Imagine what you can do with all the custom libraries in Python!
# Define the SQL query or table name
query = " (SELECT TABLE_SCHEMA, TABLE_NAME FROM INFORMATION_SCHEMA.TABLES WHERE TABLE_SCHEMA = 'Sales') as qry" # Replace with your schema and table name
# query = " SELECT 1"
# Load data from SQL Server into a Spark DataFrame using the ODBC driver
df = spark.read.jdbc(url=jdbc_url, table=query, properties=connection_properties)
# Show the first few rows of the DataFrame
for tbl in df.collect():
if not tbl[1].endswith("_Archive"):
df_read = df = spark.read.jdbc(
url=jdbc_url, table=f"{tbl[0]}.{tbl[1]}", properties=connection_properties
)
df.write.mode("overwrite").parquet(f"Files/raw_ntb/{tbl[1]}")
Data Factory Pipelines offer a high degree of customization through loops, parameters, variables, and more. However, I see notebooks as the clear winner in this regard. As mentioned earlier, the mirroring process has very limited flexibility, and Dataflows remain quite static.
Intuitiveness
Let’s look at this from another perspective. What if your company doesn’t have any Python expertise? What if you want to enable employees to set up data ingestion processes on their own, without needing deep technical knowledge?
In this scenario, I see Dataflows as the clear winner. With its visual interface for transforming data, it provides the most user-friendly experience, making it the easiest ingestion method for non-technical users. Mirroring is also quite intuitive, but it’s more of a straightforward selection process—choosing which tables to ingest rather than configuring an entire workflow.
Data Factory Pipelines, on the other hand, require a deeper understanding of the technology, including how expressions and functions work within Azure Data Factory. Notebooks demand even more technical expertise, as a basic understanding of Python is essential. While they offer the most flexibility, they are not the ideal choice for teams without programming knowledge.
So, when ease of use is the priority, Dataflows stand out as the most accessible option.
Type | Intuitiveness |
---|---|
Notebook | ★ |
Dataflow Gen 2 | ★★★★★ |
Data Factory Pipeline | ★★★ |
Mirrored DB | ★★★★ |
Conclusion
As always, choosing the right technology depends on the specific needs of your project and customer scenario. In my case, I’m leaning towards using notebooks within our framework for data ingestion. But before you jump in, ask yourself: Are your developers ready for this technology?
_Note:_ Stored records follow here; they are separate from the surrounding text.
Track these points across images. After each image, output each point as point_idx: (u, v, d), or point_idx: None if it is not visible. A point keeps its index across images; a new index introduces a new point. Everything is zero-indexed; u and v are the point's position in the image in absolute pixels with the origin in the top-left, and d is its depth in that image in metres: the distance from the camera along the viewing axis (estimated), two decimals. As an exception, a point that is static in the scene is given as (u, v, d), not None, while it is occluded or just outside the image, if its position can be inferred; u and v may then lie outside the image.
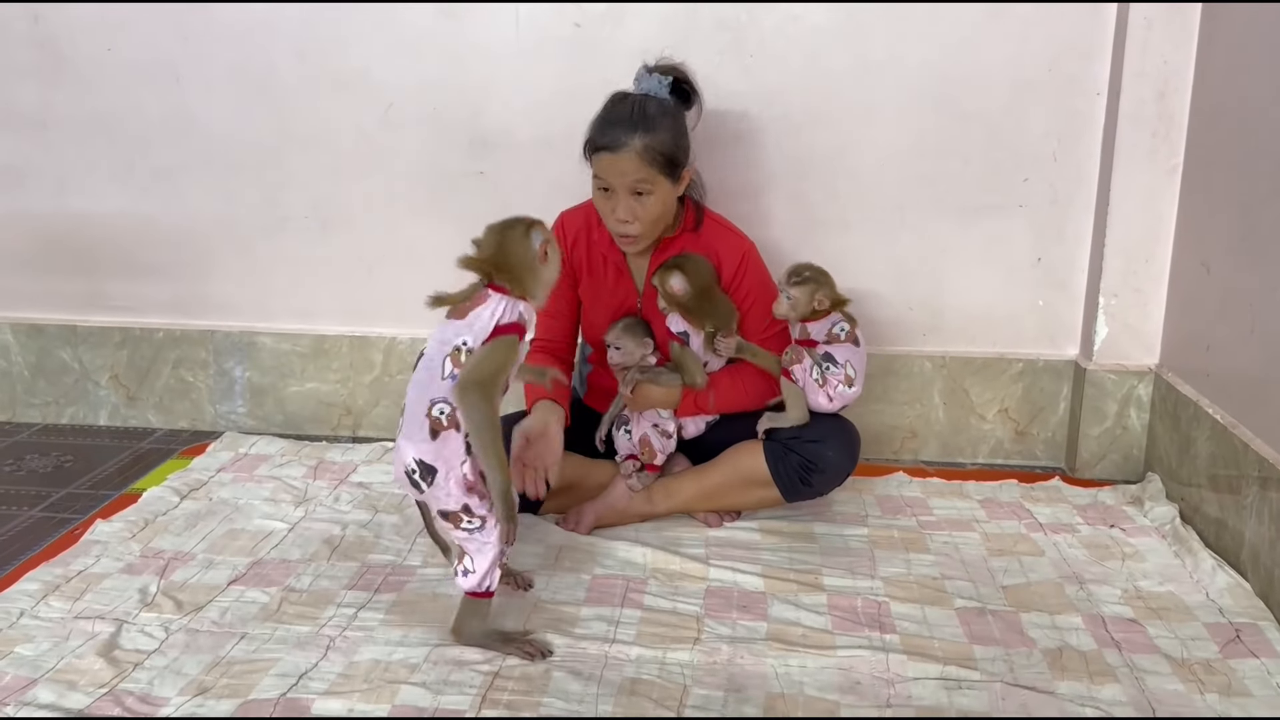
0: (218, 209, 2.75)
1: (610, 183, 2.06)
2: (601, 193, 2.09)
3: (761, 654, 1.72)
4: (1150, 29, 2.35)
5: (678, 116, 2.12)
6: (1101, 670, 1.69)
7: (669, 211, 2.13)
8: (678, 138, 2.08)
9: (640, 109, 2.07)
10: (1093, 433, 2.54)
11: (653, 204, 2.07)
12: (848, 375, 2.09)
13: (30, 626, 1.77)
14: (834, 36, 2.49)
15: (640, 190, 2.05)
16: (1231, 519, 2.05)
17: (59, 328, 2.85)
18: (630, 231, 2.09)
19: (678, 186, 2.11)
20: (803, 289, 2.10)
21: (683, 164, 2.10)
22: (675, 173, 2.08)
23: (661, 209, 2.09)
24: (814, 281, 2.11)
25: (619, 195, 2.06)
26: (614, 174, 2.05)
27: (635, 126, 2.03)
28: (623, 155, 2.03)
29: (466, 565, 1.70)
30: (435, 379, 1.63)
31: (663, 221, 2.13)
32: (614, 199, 2.07)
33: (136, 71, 2.67)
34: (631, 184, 2.05)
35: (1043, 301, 2.61)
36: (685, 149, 2.11)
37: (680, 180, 2.11)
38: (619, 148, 2.03)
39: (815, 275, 2.12)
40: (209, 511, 2.25)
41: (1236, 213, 2.14)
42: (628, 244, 2.14)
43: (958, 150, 2.53)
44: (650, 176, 2.04)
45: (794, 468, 2.11)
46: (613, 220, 2.10)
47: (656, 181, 2.05)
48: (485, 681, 1.63)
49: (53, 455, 2.64)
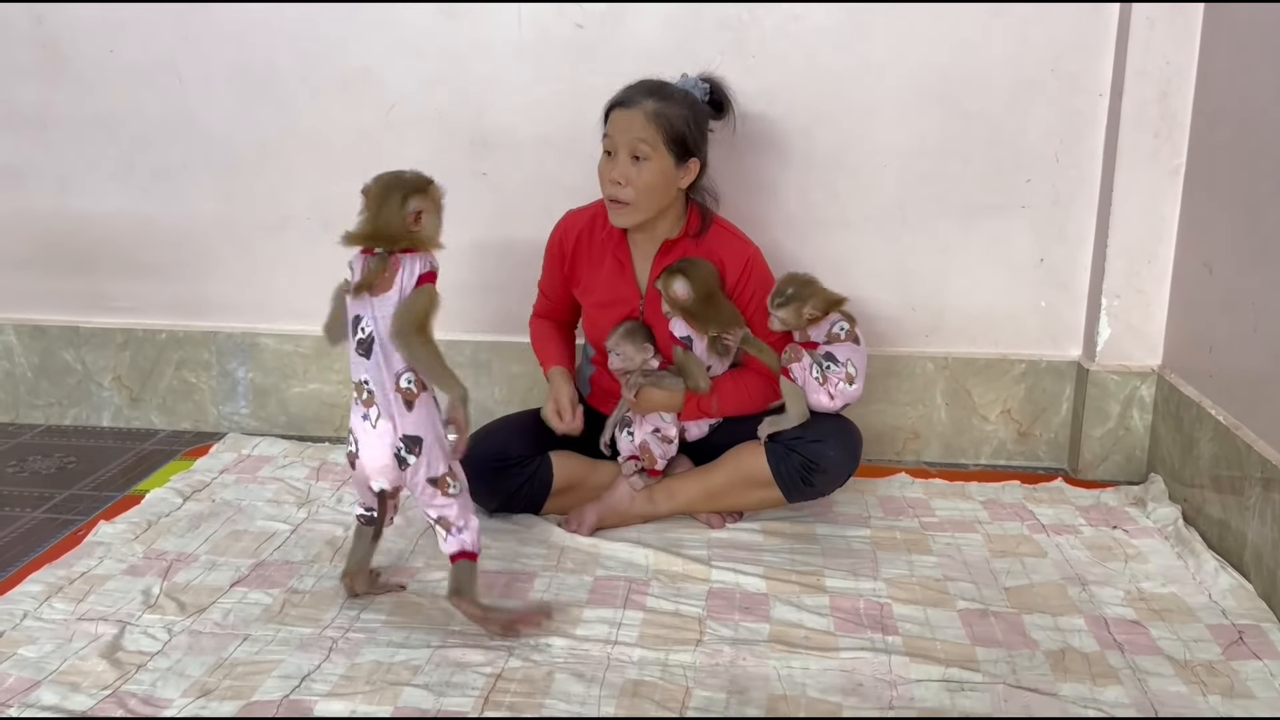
0: (219, 209, 2.75)
1: (614, 140, 2.08)
2: (605, 156, 2.11)
3: (764, 655, 1.72)
4: (1152, 28, 2.34)
5: (699, 110, 2.15)
6: (1104, 672, 1.69)
7: (666, 191, 2.12)
8: (692, 122, 2.11)
9: (664, 84, 2.13)
10: (1095, 434, 2.54)
11: (649, 172, 2.07)
12: (849, 373, 2.09)
13: (33, 628, 1.78)
14: (835, 36, 2.49)
15: (639, 154, 2.06)
16: (1234, 520, 2.05)
17: (61, 329, 2.85)
18: (621, 196, 2.09)
19: (680, 171, 2.12)
20: (787, 310, 2.11)
21: (691, 151, 2.11)
22: (680, 152, 2.09)
23: (657, 181, 2.09)
24: (796, 299, 2.11)
25: (618, 157, 2.08)
26: (619, 129, 2.08)
27: (653, 93, 2.09)
28: (632, 111, 2.07)
29: (457, 524, 1.77)
30: (392, 354, 1.72)
31: (657, 199, 2.12)
32: (613, 162, 2.09)
33: (138, 72, 2.67)
34: (633, 143, 2.06)
35: (1045, 302, 2.61)
36: (696, 139, 2.13)
37: (684, 168, 2.12)
38: (631, 104, 2.08)
39: (797, 292, 2.12)
40: (212, 513, 2.25)
41: (1239, 213, 2.14)
42: (617, 211, 2.12)
43: (959, 150, 2.53)
44: (652, 140, 2.06)
45: (795, 468, 2.11)
46: (607, 183, 2.10)
47: (657, 149, 2.06)
48: (487, 683, 1.64)
49: (56, 456, 2.65)
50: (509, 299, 2.63)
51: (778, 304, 2.11)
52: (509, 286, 2.64)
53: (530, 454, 2.19)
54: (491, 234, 2.67)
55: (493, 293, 2.70)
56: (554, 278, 2.31)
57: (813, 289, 2.13)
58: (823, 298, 2.13)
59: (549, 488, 2.20)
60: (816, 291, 2.13)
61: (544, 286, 2.36)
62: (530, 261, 2.36)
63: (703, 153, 2.15)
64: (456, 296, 2.68)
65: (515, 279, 2.60)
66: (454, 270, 2.69)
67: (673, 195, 2.15)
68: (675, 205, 2.18)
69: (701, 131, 2.15)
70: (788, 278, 2.15)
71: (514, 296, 2.58)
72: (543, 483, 2.19)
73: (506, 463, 2.16)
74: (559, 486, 2.21)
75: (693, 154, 2.12)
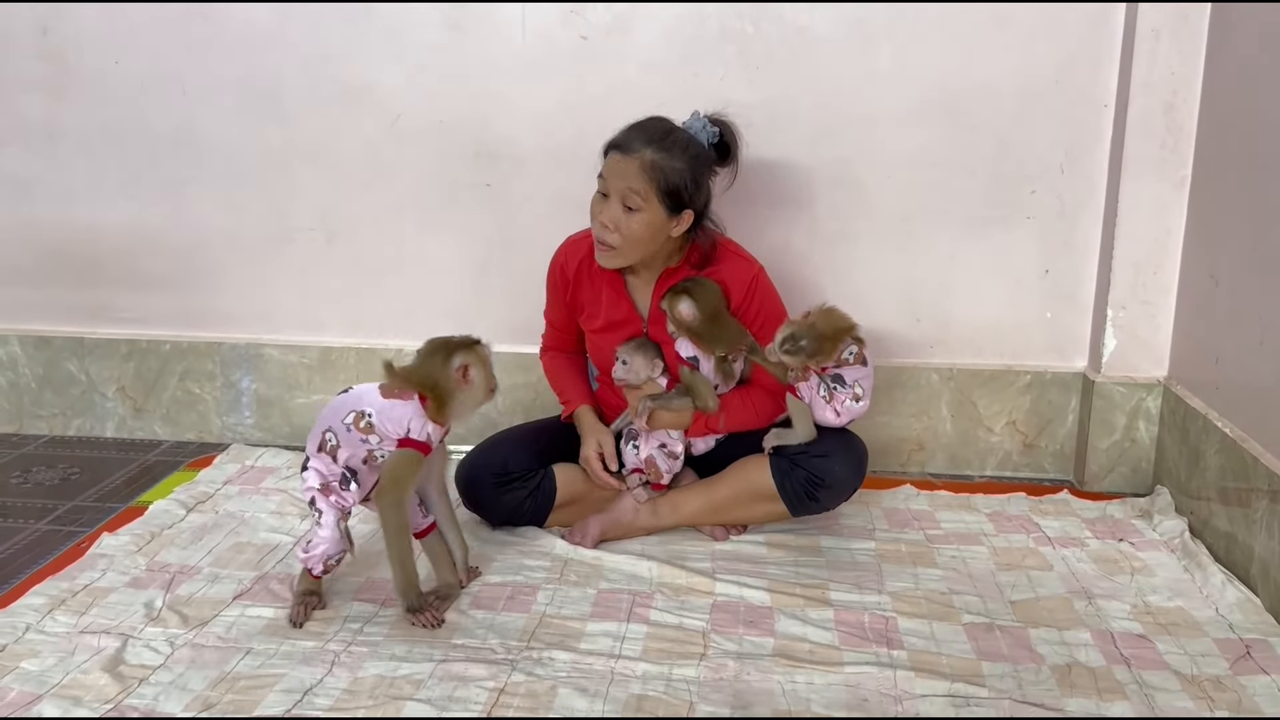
0: (224, 221, 2.75)
1: (608, 184, 2.05)
2: (599, 197, 2.08)
3: (768, 670, 1.71)
4: (1158, 39, 2.34)
5: (702, 161, 2.08)
6: (1110, 687, 1.67)
7: (654, 240, 2.08)
8: (690, 175, 2.04)
9: (668, 132, 2.06)
10: (1101, 445, 2.53)
11: (638, 223, 2.04)
12: (855, 393, 2.08)
13: (36, 641, 1.77)
14: (840, 47, 2.49)
15: (630, 204, 2.03)
16: (1241, 533, 2.03)
17: (66, 339, 2.86)
18: (608, 240, 2.07)
19: (672, 222, 2.07)
20: (795, 359, 2.01)
21: (685, 203, 2.05)
22: (673, 205, 2.04)
23: (645, 233, 2.05)
24: (804, 354, 1.99)
25: (611, 201, 2.05)
26: (614, 174, 2.04)
27: (654, 141, 2.03)
28: (629, 159, 2.02)
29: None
30: (338, 416, 1.86)
31: (644, 248, 2.09)
32: (606, 204, 2.06)
33: (144, 84, 2.68)
34: (625, 192, 2.02)
35: (1051, 313, 2.60)
36: (693, 192, 2.05)
37: (677, 219, 2.07)
38: (629, 150, 2.03)
39: (808, 348, 1.99)
40: (215, 525, 2.25)
41: (1245, 224, 2.13)
42: (602, 252, 2.10)
43: (965, 162, 2.52)
44: (644, 192, 2.02)
45: (800, 482, 2.10)
46: (597, 224, 2.08)
47: (649, 201, 2.02)
48: (490, 698, 1.63)
49: (59, 467, 2.65)
50: (512, 310, 2.62)
51: (785, 350, 1.99)
52: (512, 297, 2.64)
53: (533, 467, 2.18)
54: (495, 245, 2.68)
55: (496, 304, 2.69)
56: (558, 306, 2.29)
57: (822, 345, 2.00)
58: (830, 354, 2.02)
59: (553, 500, 2.19)
60: (825, 349, 2.00)
61: (550, 317, 2.34)
62: (533, 272, 2.34)
63: (699, 204, 2.09)
64: (460, 308, 2.70)
65: (518, 290, 2.60)
66: (457, 281, 2.72)
67: (661, 243, 2.10)
68: (667, 246, 2.14)
69: (699, 184, 2.07)
70: (802, 327, 2.00)
71: (517, 307, 2.58)
72: (546, 496, 2.19)
73: (509, 476, 2.16)
74: (563, 499, 2.20)
75: (687, 206, 2.07)
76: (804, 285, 2.55)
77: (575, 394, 2.28)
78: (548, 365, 2.36)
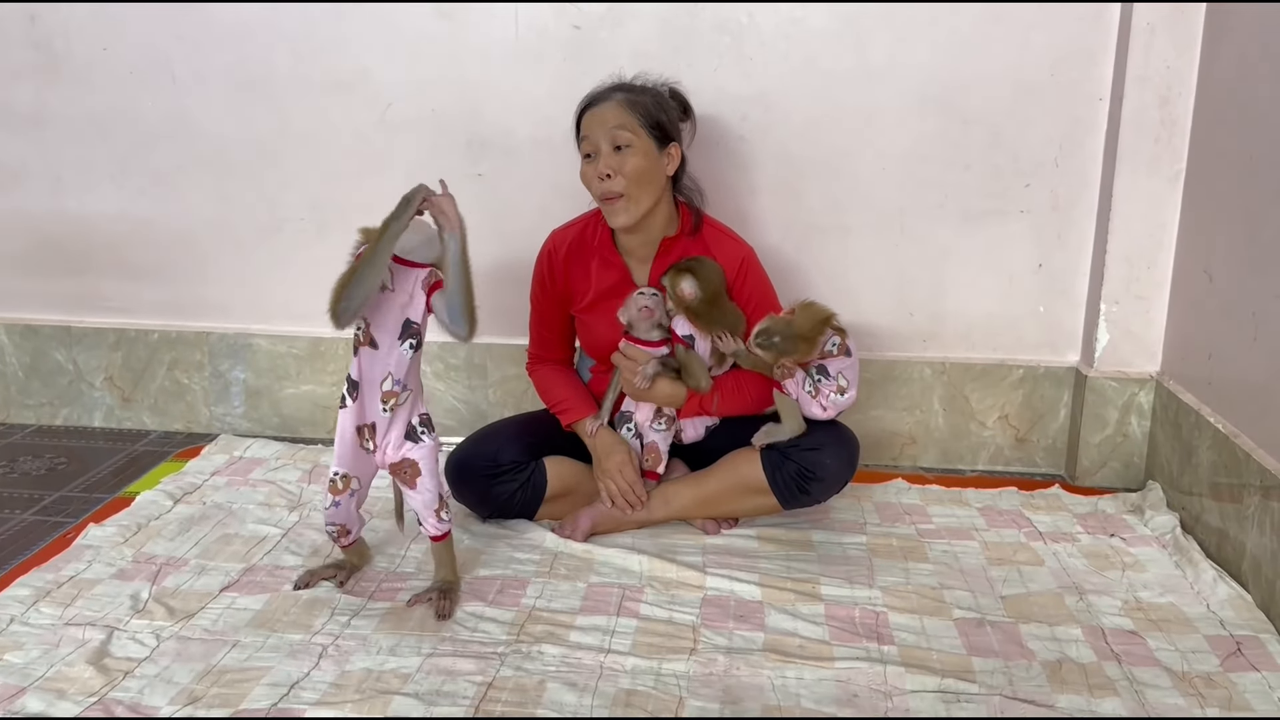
0: (214, 210, 2.73)
1: (593, 139, 2.07)
2: (586, 160, 2.09)
3: (758, 665, 1.70)
4: (1153, 34, 2.33)
5: (667, 100, 2.16)
6: (1101, 683, 1.67)
7: (654, 176, 2.09)
8: (663, 108, 2.12)
9: (629, 80, 2.16)
10: (1093, 440, 2.53)
11: (634, 156, 2.06)
12: (839, 385, 2.07)
13: (20, 633, 1.76)
14: (834, 40, 2.47)
15: (620, 142, 2.05)
16: (1233, 529, 2.03)
17: (54, 328, 2.84)
18: (614, 188, 2.06)
19: (664, 156, 2.11)
20: (768, 354, 2.01)
21: (670, 135, 2.11)
22: (660, 136, 2.09)
23: (644, 164, 2.07)
24: (776, 350, 2.00)
25: (600, 154, 2.06)
26: (595, 125, 2.07)
27: (620, 87, 2.15)
28: (604, 105, 2.08)
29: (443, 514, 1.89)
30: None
31: (647, 185, 2.08)
32: (597, 160, 2.06)
33: (133, 72, 2.66)
34: (612, 133, 2.05)
35: (1044, 308, 2.60)
36: (675, 123, 2.14)
37: (667, 154, 2.11)
38: (601, 100, 2.10)
39: (780, 345, 1.99)
40: (202, 516, 2.23)
41: (1239, 220, 2.12)
42: (613, 206, 2.08)
43: (959, 155, 2.51)
44: (631, 126, 2.05)
45: (791, 476, 2.09)
46: (595, 182, 2.08)
47: (638, 134, 2.06)
48: (479, 692, 1.62)
49: (46, 457, 2.63)
50: (504, 301, 2.60)
51: (759, 344, 2.00)
52: (504, 288, 2.62)
53: (523, 460, 2.17)
54: (487, 235, 2.65)
55: (488, 295, 2.66)
56: (549, 303, 2.27)
57: (798, 344, 2.00)
58: (808, 351, 2.02)
59: (543, 493, 2.18)
60: (803, 349, 2.01)
61: (536, 324, 2.31)
62: (525, 262, 2.33)
63: (681, 140, 2.15)
64: (451, 299, 2.68)
65: (510, 281, 2.58)
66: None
67: (663, 183, 2.12)
68: (666, 200, 2.16)
69: (674, 119, 2.15)
70: (779, 322, 2.01)
71: (509, 298, 2.56)
72: (536, 488, 2.17)
73: (500, 469, 2.14)
74: (553, 492, 2.19)
75: (672, 138, 2.12)
76: (796, 278, 2.54)
77: (576, 402, 2.24)
78: (539, 380, 2.32)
Finding the sweet spot between capacity usage, ease of use, and flexibility is like trying to balance a three-legged stool—lean too far in one direction, and you might end up on the floor. My advice? Start with some Proof-of-Concept cases to test the waters. That way, you’ll have a solid foundation to pick your favorite data ingestion method in Fabric—without too many surprises along the way!